Und ja, Apple hat hier einen Bedarf geschaffen, keine Frage. Apple setzt hier auch immer noch Maßstäbe. Nichtsdestoweniger (schreibst du ja auch), müssen sie sich genau daran orientieren. An dem Bedarf, den sie schaffen und befriedigen können. Mit ihren eigenen Ideen. So weit gehen wir da also nicht auseinander.
Aber: Ich will darauf hinaus, dass Apple bisher das Glück oder das Können besaß, Vorgaben machen zu können, weil sie einen Vorsprung besaßen und Wege gegangen sind, an die die Mitbewerber nicht mal gedacht haben. Das wird aber nicht ewig so sein. Auch eine Firma wie Apple erfindet nicht alle 4 Jahre eine komplette Produktklasse wie das iPhone/iPad.

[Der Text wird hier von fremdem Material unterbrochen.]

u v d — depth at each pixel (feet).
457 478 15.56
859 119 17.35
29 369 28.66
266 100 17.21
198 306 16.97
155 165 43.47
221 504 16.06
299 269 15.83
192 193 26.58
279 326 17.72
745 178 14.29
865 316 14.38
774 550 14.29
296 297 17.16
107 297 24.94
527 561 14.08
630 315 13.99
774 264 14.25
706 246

Und da liegt die Besonderheit. Das iPhone ist kein neues Produkt, das iPhone ist eine neue Produktkategorie. Hervorragendes Marketing, hervorragende Strategie, hervorragende Umsetzung. Kinect war ebenfalls eine neue Produktkategorie. Dass daraus keine Killerapplikation geworden ist, sehen wir ja.
Jetzt steht aber die Kür an. Apple hat gezeigt, dass sie in der Lage sind, die iDevice Strategie erfolgreich umzusetzen. Mit Lion gehen sie ebenfalls einen recht konsequenten Schritt. Jetzt ist der Glanz der neuen Zeit aber vorbei. Jetzt muss Apple zeigen, dass sie ihre Devices alltagstauglich halten können. Neue Gadgets für die iDevices sind eine feine Sache. Aber Apple weiß auch, dass es mit iOS 5 Zeit wird, auf Alltagsbedürfnisse zu reagieren, die vom Markt gewünscht sind.
Beispiele? Der iTunes Store am iPhone ist unsäglich schlecht. Viele User wollen Infos auf dem Homescreen. (Android hat's vorgemacht). Das Syncen per Kabel ist lästig. Daten in der Cloud und ein überall Zugriff auf meine gekauften Artikel sind überfällig (hier gab es bereits Lösungen von Microsoft mit Exchange). Usw.
Kurzum: Apple war mit den iDevices lange Zeit der Trendsetter. Die Konkurrenz hat aber reagiert und zeigt stellenweise, wie es besser geht. Das bemerkt der Markt (die Kunden). Damit schwindet Apples USP Stück für Stück. Jede Woche ohne Innovation kostet bares Geld. Weil Apple hier nicht auf der faulen Haut liegt und nachliefert, sehe ich keine größeren Probleme.
Wenn hier aber mal einer um die Ecke kommt, der.. na sagen wir mal, das gleich gute Stilverständnis wie Apple besitzt, technisch ähnlich innovativ sein kann und die Zeichen der Zeit vor Apple erkennt, dann kann Apples.. nennen wir es Sturheit im Umgang mit Produkt- und Innovationszyklen auch ein Schuss nach hinten sein. Denn hier ist Sturheit gleichzusetzen mit geringem R&D (erstmal den Markt beobachten und moderat reagieren). Du kannst es auch Minimax nennen. Oder Zurückhaltung.
Eine anpassbare Scrubbing-Geschwindigkeit beim Spulen? Nicht in 1.x, nicht in 2.x..
Physische Lautstärketasten beim iPod Touch 1G? Fehlanzeige. Multitasking? Kam spät. Gesten am iDevice? Kommt erst noch. Infos auf dem Home Screen? In Arbeit. GPS am iPhone? Zu akkuintensiv? Oder doch nicht?
Ein Touchpad mit hochauflösendem Display? Niemand weiß es.
Langer Rede, kurzer Sinn: Ja, Apple hat eine gute R&D Quote. Die Apple Aktie hat immer wieder die Erwartungen gesprengt. Apple hat immer wieder reagiert und nachgelegt. Chapeau.
Aber Apple ist langsam. Nenn es von mir aus: Apple geht mit Bedacht vor. Mit der neuen Produktklasse iDevice konnten sie den Rahm abschöpfen. Die Innovationskurve wird aber flacher. Während sie bei Mitbewerbern eher exponentiell verläuft. Da kann Apple noch so viele Gerichtsverfahren anstreben und auf Patente pochen. Die Kundschaft will Tempo und die Kundschaft will die Kür. Hier muss Apple reagieren sonst überholt sie jemand anders.